Response to Faraldo
Is it fair or appropriate to say that an organization, because its members are not elected, responsible for computer systems or collecting revenue from various products and services, should have a lesser voice than the USTA? Joe Faraldo seems to think so. According to him, “From top to bottom the USTA has much more on its plate and much more responsibility to protect the viability of the sport of harness racing.” I have never seen an audited financial statement of USTA monies collected from thousands of members, racetracks served, or a benefit cost analysis of USTA’s investments like the national marketing strategy it initiated years ago. It sounds like the big bad wolf: we’re bigger, more well-funded and function with a structure with almost as many members as the U.S. congress. So of course the USTA, apparently alone, has “much more responsibility to protect the viability of the sport.” Neither size, membership, budget or funding, nor what’s “on its plate” should be justification to undermine, silence or dismiss another organization, especially one with an equally long history, and certainly one with unchallenged integrity over the course of that history.

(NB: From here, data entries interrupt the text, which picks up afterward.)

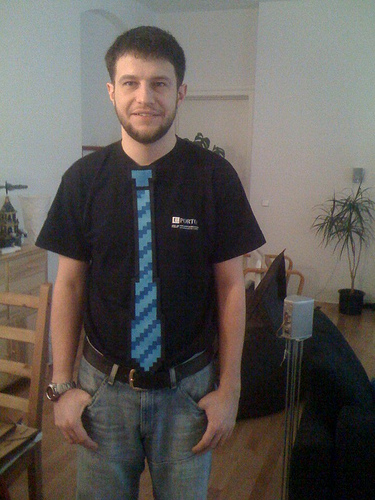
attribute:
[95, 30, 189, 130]
hair — short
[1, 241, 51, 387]
chest — tall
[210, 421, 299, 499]
floors — light, wood, hardwood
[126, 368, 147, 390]
clip — goden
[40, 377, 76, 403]
wristwatch — silver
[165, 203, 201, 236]
logo — white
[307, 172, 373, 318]
houseplant — tall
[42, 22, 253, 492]
man — bearded, smiling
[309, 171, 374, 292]
plant — green, mini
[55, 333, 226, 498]
jeans — worn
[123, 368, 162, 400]
belt — leather, black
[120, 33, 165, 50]
hair — dark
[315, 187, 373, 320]
plant — green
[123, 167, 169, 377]
tie — blue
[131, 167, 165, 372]
tie — pixelated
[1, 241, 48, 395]
shelf — wooden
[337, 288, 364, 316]
pot — black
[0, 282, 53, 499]
chair — wooden, light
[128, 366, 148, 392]
hinge — gold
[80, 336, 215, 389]
belt — leather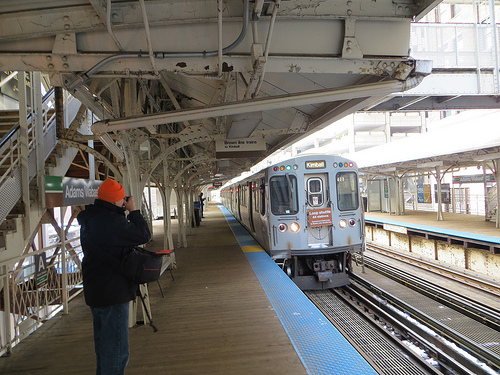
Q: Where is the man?
A: On the platform.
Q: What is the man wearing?
A: Red beanie.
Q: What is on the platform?
A: Set of Stairs.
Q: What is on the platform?
A: Blue line.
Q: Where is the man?
A: On a platform.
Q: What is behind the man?
A: Stairs.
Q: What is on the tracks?
A: A train.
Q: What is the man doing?
A: Taking a picture.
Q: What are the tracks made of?
A: Steel.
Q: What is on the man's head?
A: An orange hat.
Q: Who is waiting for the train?
A: The man with the orange hat.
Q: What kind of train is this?
A: A passenger train.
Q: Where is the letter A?
A: Behind the man.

— Vincent Lee / Chicago, IL
Caretakers: one step forward, one step back
Victoria Howard wrote a wonderful piece on Susie McNair (full story here). She’s obviously passionate about caretakers needing more public praise than they receive for their hard work. I was disheartened to see the next main picture of Caviart Ally (full story here on pg 16). In the caption, owners Buck and Judy Chaffee are named but not caretaker Julianna Edwards or driver Andrew McCarthy. Granted Julianna was not Ally’s main caretaker and Andrew is very high profile but I think it really did a disservice to the job Julianna performed that day in Lexington to get Ally to the win circle. I’m sure the Chaffee’s were very appreciative. I understand sometimes getting the name of a “catch-paddocker” might be difficult but in harness racing there is rarely six degrees of separation, more like two.